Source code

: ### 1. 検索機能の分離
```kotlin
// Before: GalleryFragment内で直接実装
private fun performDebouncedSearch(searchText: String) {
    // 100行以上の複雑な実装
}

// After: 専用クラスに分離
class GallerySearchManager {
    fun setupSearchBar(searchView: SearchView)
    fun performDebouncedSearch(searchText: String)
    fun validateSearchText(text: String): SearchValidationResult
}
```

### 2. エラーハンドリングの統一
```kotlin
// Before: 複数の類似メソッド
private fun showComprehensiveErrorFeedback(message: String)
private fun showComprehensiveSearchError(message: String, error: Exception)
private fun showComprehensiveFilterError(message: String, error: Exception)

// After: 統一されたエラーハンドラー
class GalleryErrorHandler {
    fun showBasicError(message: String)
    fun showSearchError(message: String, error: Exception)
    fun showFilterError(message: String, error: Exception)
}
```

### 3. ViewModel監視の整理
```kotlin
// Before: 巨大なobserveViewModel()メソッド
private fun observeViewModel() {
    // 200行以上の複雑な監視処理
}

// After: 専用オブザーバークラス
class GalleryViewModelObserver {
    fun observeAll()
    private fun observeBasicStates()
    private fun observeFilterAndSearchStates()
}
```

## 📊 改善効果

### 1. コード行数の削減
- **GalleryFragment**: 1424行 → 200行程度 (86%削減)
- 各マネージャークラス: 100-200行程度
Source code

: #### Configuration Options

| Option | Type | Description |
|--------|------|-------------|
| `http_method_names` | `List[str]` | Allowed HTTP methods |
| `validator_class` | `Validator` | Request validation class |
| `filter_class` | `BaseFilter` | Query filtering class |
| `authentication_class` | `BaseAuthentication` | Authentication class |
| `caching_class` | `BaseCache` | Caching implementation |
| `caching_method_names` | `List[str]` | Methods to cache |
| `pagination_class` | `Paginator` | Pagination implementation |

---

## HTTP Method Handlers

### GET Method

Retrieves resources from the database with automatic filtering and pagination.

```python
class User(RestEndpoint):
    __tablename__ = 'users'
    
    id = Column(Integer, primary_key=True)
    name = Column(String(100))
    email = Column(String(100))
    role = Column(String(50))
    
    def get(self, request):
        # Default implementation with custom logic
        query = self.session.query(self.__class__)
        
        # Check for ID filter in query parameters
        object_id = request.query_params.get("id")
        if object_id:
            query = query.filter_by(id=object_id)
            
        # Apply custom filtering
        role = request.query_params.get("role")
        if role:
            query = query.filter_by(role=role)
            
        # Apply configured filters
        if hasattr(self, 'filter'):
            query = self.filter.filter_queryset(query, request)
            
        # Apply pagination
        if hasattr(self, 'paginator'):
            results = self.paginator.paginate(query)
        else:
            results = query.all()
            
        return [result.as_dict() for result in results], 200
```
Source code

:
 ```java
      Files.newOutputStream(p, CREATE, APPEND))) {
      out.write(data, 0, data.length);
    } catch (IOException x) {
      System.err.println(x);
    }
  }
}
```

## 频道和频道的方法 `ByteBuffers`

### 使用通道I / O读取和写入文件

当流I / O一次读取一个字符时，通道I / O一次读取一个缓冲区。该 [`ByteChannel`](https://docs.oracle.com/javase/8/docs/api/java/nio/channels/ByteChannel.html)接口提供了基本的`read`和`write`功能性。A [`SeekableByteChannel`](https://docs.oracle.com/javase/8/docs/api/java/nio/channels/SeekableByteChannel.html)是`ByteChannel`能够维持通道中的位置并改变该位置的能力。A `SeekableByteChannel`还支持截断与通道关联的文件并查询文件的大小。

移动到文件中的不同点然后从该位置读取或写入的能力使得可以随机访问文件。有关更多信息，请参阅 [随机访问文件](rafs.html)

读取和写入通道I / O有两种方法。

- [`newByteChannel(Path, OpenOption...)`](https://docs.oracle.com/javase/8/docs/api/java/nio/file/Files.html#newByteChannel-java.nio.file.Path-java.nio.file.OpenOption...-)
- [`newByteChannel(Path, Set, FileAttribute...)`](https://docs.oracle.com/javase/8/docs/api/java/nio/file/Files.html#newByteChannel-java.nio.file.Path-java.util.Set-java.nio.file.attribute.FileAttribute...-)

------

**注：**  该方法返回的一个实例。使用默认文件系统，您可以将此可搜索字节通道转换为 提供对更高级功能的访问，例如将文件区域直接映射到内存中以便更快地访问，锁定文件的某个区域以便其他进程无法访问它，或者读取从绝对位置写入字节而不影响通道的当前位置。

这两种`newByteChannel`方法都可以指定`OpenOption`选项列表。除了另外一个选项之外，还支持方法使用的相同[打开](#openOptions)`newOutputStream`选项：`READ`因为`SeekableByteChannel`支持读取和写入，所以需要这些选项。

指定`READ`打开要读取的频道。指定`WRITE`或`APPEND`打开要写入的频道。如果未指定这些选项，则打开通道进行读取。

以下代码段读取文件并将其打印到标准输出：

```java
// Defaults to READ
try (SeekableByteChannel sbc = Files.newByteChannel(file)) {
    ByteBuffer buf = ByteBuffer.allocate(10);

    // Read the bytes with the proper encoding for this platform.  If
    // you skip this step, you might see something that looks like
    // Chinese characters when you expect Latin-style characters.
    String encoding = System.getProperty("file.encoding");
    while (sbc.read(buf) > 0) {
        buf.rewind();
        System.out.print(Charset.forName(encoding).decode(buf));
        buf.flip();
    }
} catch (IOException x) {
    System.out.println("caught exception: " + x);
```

━━━

• **Required action**
Pick out, from the lines above, every one that contains the string "Apply".

• **Task solution**
        # Apply custom filtering
        # Apply configured filters
        # Apply pagination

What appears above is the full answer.